* Description of the task *
With the pictures left out, write every entry down exactly.

* Provided entries *
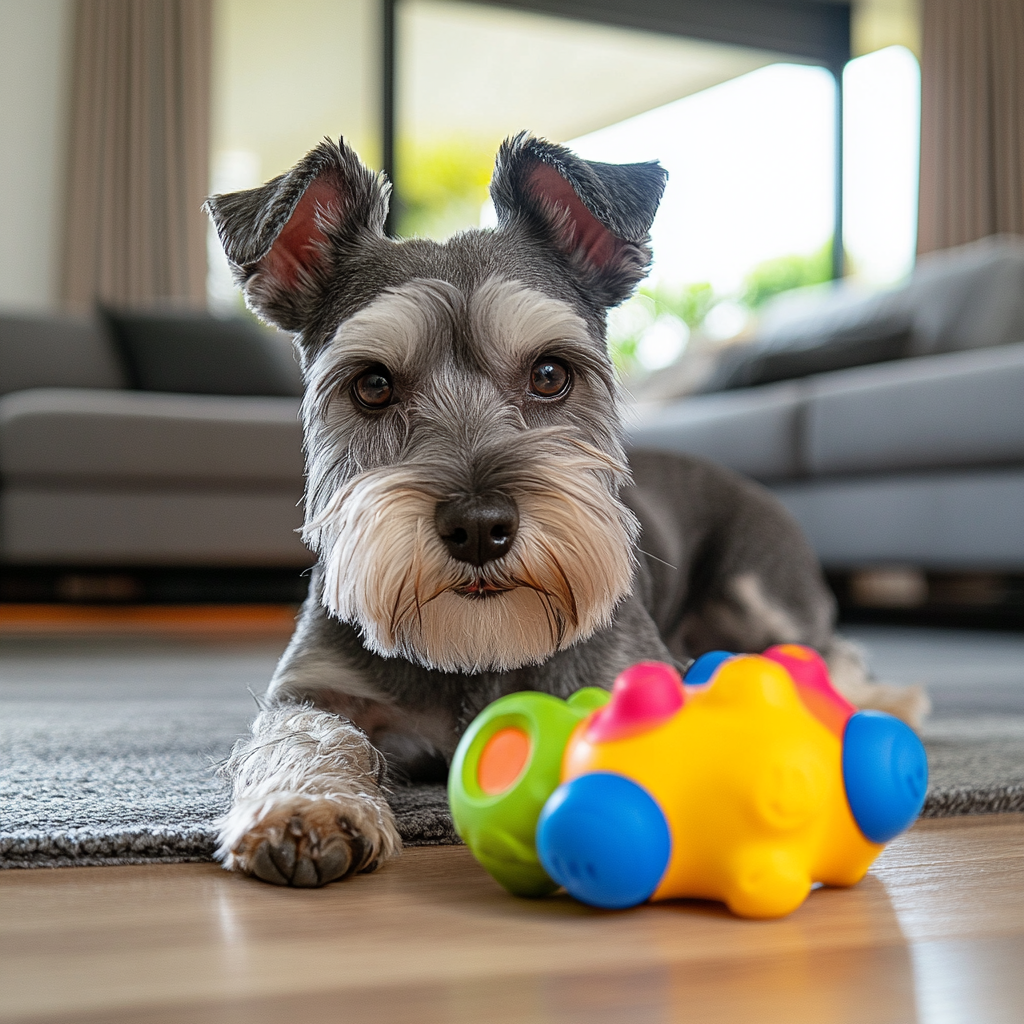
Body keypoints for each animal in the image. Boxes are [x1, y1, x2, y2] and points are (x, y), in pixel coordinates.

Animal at [205, 132, 929, 884]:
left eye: (550, 373)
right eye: (372, 385)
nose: (479, 528)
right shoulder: (315, 687)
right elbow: (305, 733)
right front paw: (307, 805)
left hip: (760, 595)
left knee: (833, 655)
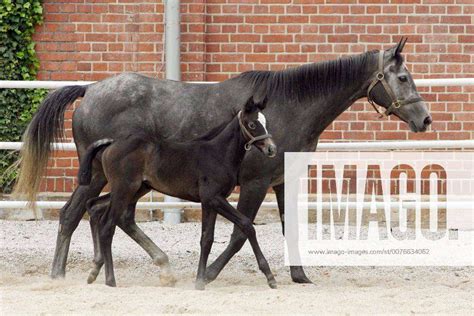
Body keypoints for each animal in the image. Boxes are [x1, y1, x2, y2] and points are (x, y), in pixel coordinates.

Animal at [79, 97, 276, 290]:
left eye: (266, 122)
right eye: (252, 124)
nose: (271, 149)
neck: (218, 154)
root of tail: (112, 143)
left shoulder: (210, 202)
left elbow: (207, 238)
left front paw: (200, 280)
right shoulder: (212, 198)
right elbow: (246, 225)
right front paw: (270, 277)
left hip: (136, 189)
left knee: (95, 206)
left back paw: (95, 269)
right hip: (124, 189)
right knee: (107, 226)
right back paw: (110, 280)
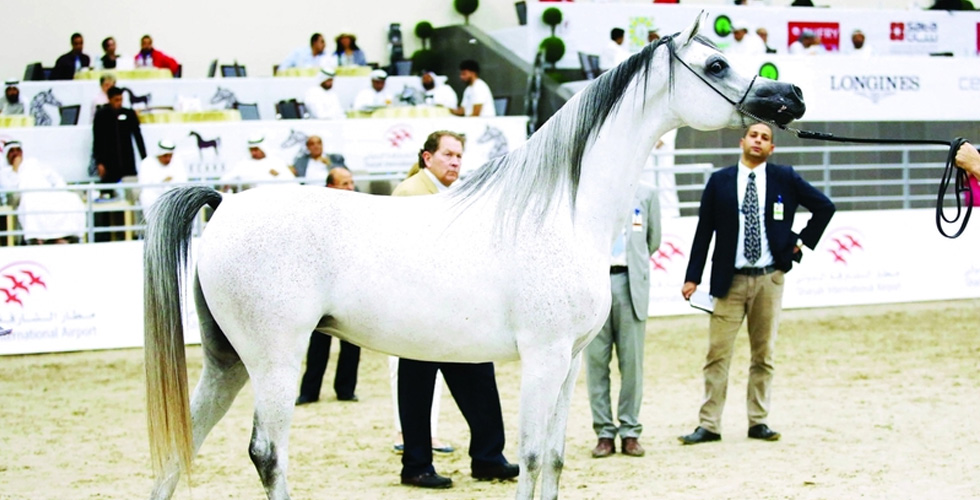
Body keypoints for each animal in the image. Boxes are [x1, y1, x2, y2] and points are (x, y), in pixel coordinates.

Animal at [144, 12, 804, 500]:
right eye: (716, 63)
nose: (792, 93)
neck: (560, 211)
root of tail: (225, 206)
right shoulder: (542, 358)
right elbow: (533, 456)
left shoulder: (568, 361)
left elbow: (554, 459)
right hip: (275, 361)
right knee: (268, 455)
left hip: (227, 362)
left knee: (180, 449)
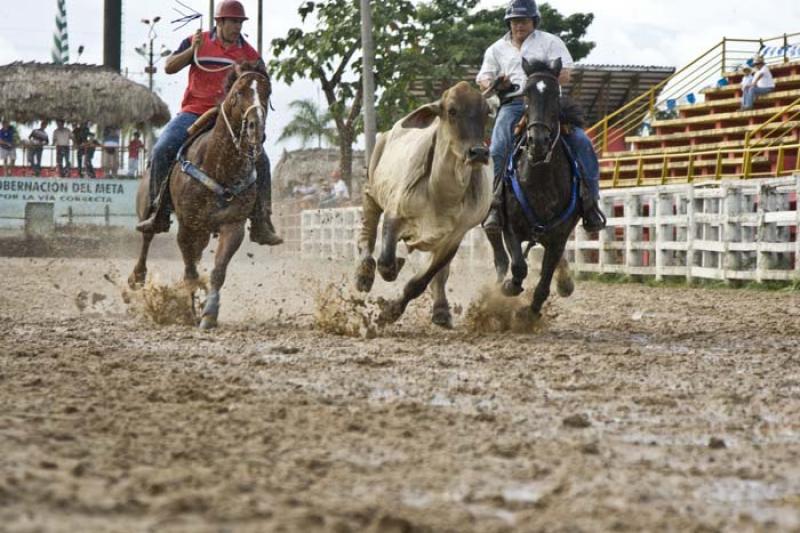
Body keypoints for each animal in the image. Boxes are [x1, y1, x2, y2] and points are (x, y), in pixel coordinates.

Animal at [129, 61, 272, 328]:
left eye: (267, 93)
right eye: (239, 93)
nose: (255, 128)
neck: (219, 166)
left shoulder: (233, 225)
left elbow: (217, 271)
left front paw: (209, 313)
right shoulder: (187, 226)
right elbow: (190, 272)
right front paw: (190, 311)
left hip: (204, 231)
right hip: (149, 211)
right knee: (147, 238)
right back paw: (137, 278)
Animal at [356, 81, 494, 326]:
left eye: (486, 112)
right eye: (452, 111)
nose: (478, 152)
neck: (441, 195)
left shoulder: (454, 238)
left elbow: (420, 281)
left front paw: (391, 311)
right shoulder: (394, 213)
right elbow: (386, 263)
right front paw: (390, 270)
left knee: (440, 276)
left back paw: (441, 311)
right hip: (371, 189)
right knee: (368, 233)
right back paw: (363, 274)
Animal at [484, 60, 580, 322]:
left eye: (556, 95)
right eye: (526, 94)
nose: (538, 141)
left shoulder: (558, 237)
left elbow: (544, 282)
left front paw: (531, 312)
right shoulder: (511, 227)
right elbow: (518, 265)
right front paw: (510, 287)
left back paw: (565, 282)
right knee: (497, 248)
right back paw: (500, 279)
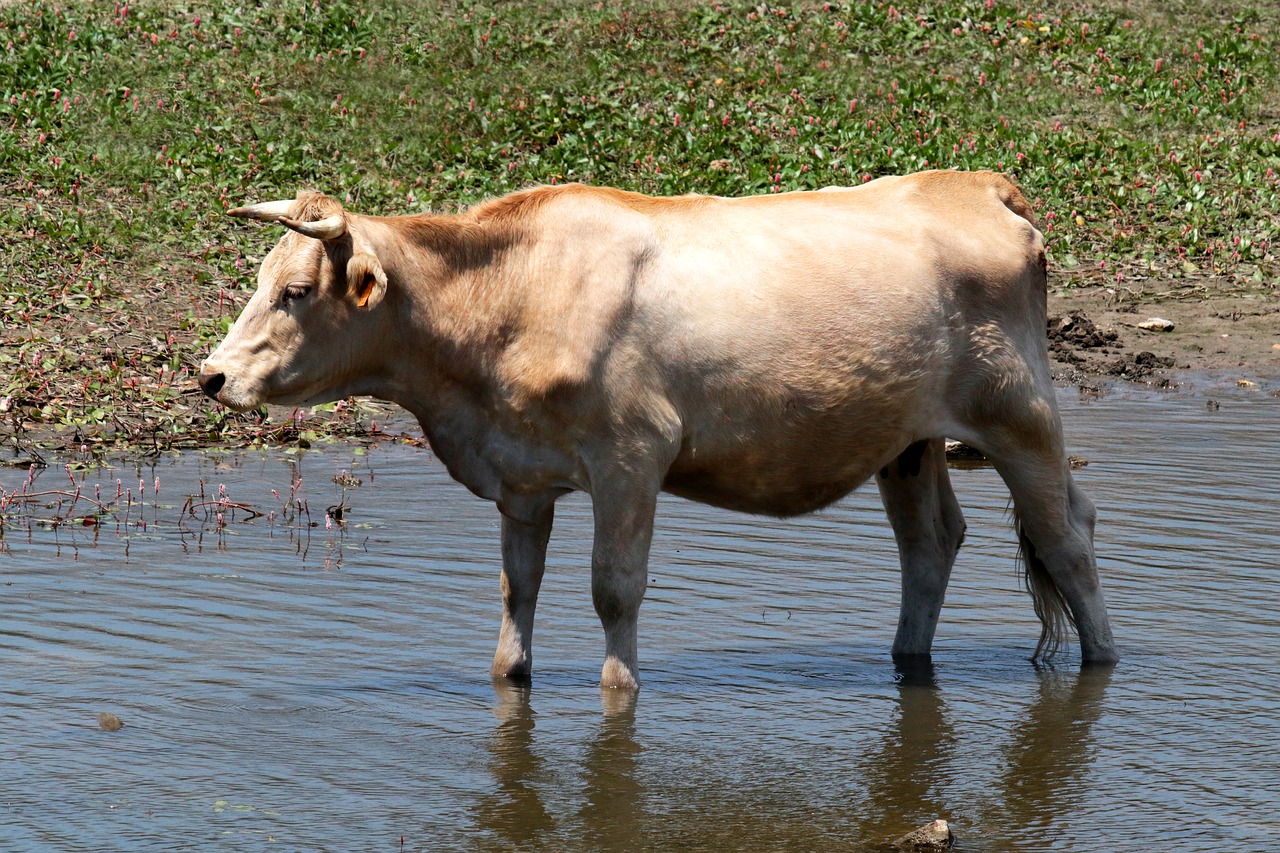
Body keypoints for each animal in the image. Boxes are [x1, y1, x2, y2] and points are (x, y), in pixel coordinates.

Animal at [197, 169, 1111, 686]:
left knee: (1066, 533)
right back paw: (907, 659)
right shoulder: (521, 475)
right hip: (907, 439)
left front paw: (619, 692)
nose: (212, 375)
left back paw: (1102, 661)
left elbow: (614, 587)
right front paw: (510, 675)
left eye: (296, 292)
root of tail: (973, 180)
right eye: (261, 279)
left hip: (1020, 414)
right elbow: (517, 590)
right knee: (932, 541)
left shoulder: (631, 455)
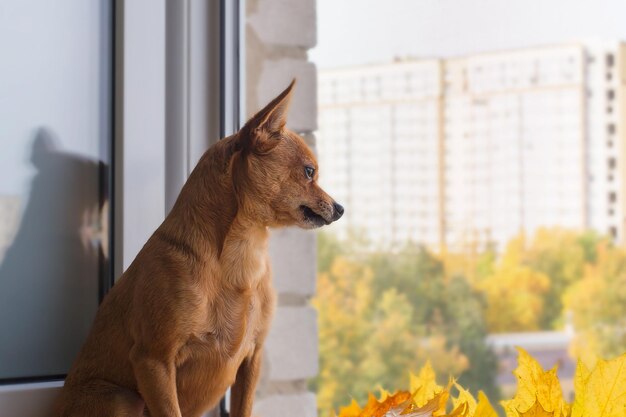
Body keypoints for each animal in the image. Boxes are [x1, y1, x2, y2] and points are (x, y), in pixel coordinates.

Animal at [54, 79, 342, 414]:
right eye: (310, 172)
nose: (340, 208)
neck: (244, 253)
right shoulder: (154, 361)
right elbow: (170, 410)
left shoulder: (252, 359)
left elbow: (244, 408)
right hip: (122, 398)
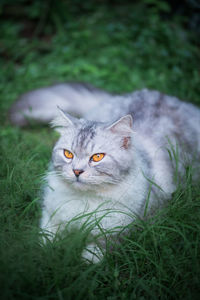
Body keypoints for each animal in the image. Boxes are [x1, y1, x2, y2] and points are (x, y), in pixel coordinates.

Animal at [9, 82, 200, 262]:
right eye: (68, 154)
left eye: (97, 157)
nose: (77, 171)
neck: (85, 201)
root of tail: (160, 95)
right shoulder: (51, 217)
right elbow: (45, 241)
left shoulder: (117, 231)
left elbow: (93, 255)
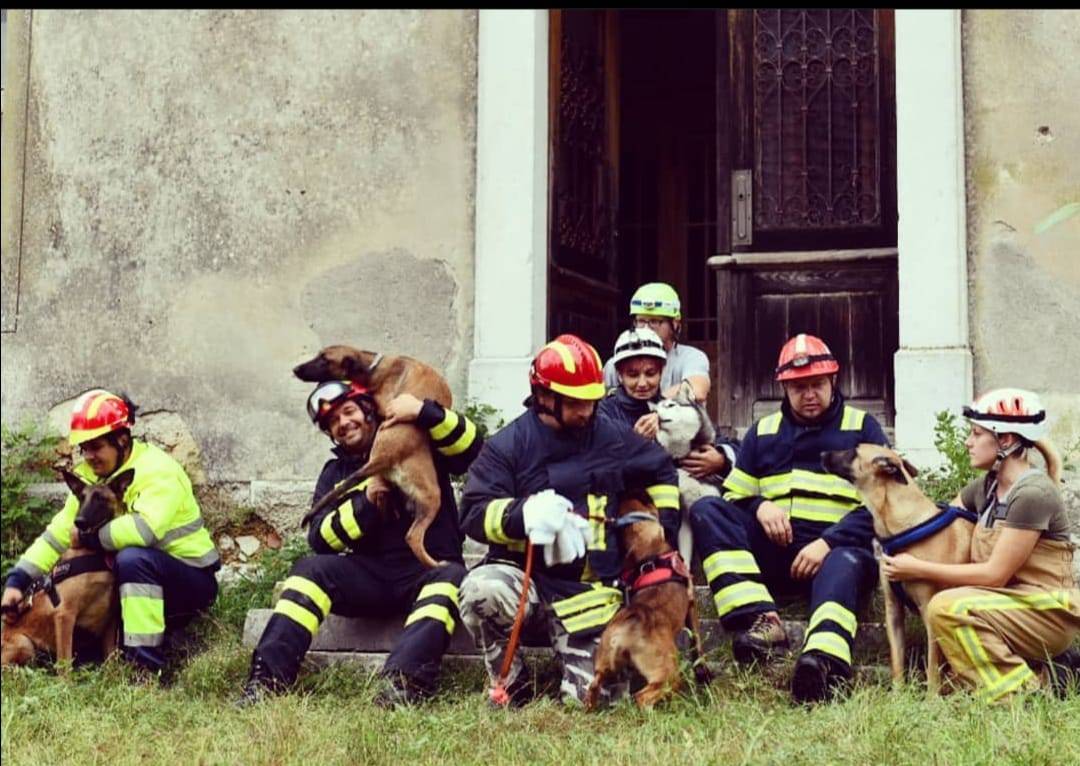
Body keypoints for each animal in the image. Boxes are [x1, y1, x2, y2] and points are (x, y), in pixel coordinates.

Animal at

* Answer below *
Body keypoints for each animal in the image. Boxes are [x1, y1, x2, y2] and points are (x, y), in pixel coordinates.

Animal at [205, 132, 929, 884]:
left eye: (550, 373)
right eye: (372, 385)
nose: (479, 528)
right shoulder: (315, 687)
right elbow: (305, 733)
right front paw: (307, 805)
left hip: (760, 595)
left knee: (833, 655)
Body keypoints for each animal in the image. Boxes are [x1, y1, x2, y2] and points are (x, y), in pixel coordinates.

Animal at [79, 97, 276, 290]:
left eye: (266, 122)
right eye: (252, 124)
nose: (271, 149)
neck: (218, 154)
root of tail: (112, 143)
left shoulder: (210, 202)
left elbow: (207, 238)
left front paw: (200, 280)
right shoulder: (212, 198)
right elbow: (246, 225)
right front paw: (270, 277)
left hip: (136, 189)
left knee: (95, 206)
left back paw: (95, 269)
right hip: (124, 189)
right knee: (107, 226)
right back paw: (110, 280)
Body keypoints for each animal in the image. Boxes are [x1, y1, x2, y2] and points are (x, y), in pixel coordinates.

Animal at [144, 12, 804, 500]:
right eye: (716, 63)
nose: (792, 93)
neck: (560, 211)
root of tail: (225, 206)
right shoulder: (542, 358)
right elbow: (533, 456)
left shoulder: (568, 361)
left elbow: (554, 459)
right hip: (275, 361)
right knee: (268, 455)
left hip: (227, 362)
left knee: (180, 449)
Body keypoints for each animal in the image. Boxes are [x1, y1, x2, y2] and points are (x, y), in pixel coordinates.

Animal at [129, 61, 272, 328]:
left eye: (267, 93)
right eye: (239, 93)
nose: (255, 128)
neck: (219, 166)
left shoulder: (233, 225)
left elbow: (217, 271)
left front paw: (209, 313)
right shoulder: (187, 226)
right elbow: (190, 272)
right front paw: (190, 311)
left hip: (204, 231)
right hip: (149, 211)
right knee: (147, 238)
right back paw: (137, 278)
Animal at [356, 81, 494, 326]:
left eye: (486, 112)
right eye: (452, 111)
nose: (478, 152)
neck: (441, 195)
left shoulder: (454, 238)
left elbow: (420, 281)
left front paw: (391, 311)
right shoulder: (394, 213)
right elbow: (386, 263)
right front paw: (390, 270)
left knee: (440, 276)
left back paw: (441, 311)
right hip: (371, 189)
right knee: (368, 233)
right back paw: (363, 274)
Animal at [484, 60, 580, 322]:
left eye: (556, 95)
right eye: (526, 94)
nose: (538, 141)
left shoulder: (558, 237)
left elbow: (544, 282)
left front paw: (531, 312)
right shoulder: (511, 227)
right elbow: (518, 265)
right front paw: (510, 287)
left back paw: (565, 282)
right knee: (497, 248)
right back paw: (500, 279)
Body keypoints for each animal in the image. Boxes are [x1, y1, x2, y2] and points are (x, y), in pixel coordinates.

Animal at [197, 169, 1111, 686]:
left knee: (1066, 533)
right back paw: (907, 659)
right shoulder: (521, 475)
right hip: (907, 439)
left front paw: (619, 692)
nose: (212, 375)
left back paw: (1102, 661)
left elbow: (614, 587)
right front paw: (510, 675)
left eye: (296, 292)
root of tail: (973, 180)
right eye: (261, 279)
left hip: (1020, 414)
right elbow: (517, 590)
right knee: (932, 541)
left shoulder: (631, 455)
Body keypoints for each animal in the image. Boxes are [x1, y1, x2, y2] and points are (x, y), in pixel coordinates.

Animal at [54, 79, 342, 414]:
right eye: (310, 172)
nose: (340, 208)
neck: (244, 253)
right shoulder: (154, 361)
right elbow: (170, 410)
left shoulder: (252, 359)
left elbow: (244, 408)
right hip: (122, 398)
Body keypoints for each animal in the image. Boxes are [x1, y1, x2, y2] and points are (x, y), in pixel coordinates.

Animal at [9, 82, 200, 262]:
right eye: (68, 154)
left eye: (97, 157)
nose: (77, 171)
neck: (85, 201)
root of tail: (160, 95)
right shoulder: (51, 217)
right elbow: (45, 241)
left shoulder: (117, 231)
left elbow: (93, 255)
Body keypoints for each animal in the image. Boxes are [x1, y1, x2, y2] and points are (x, y), in pixel coordinates.

Animal at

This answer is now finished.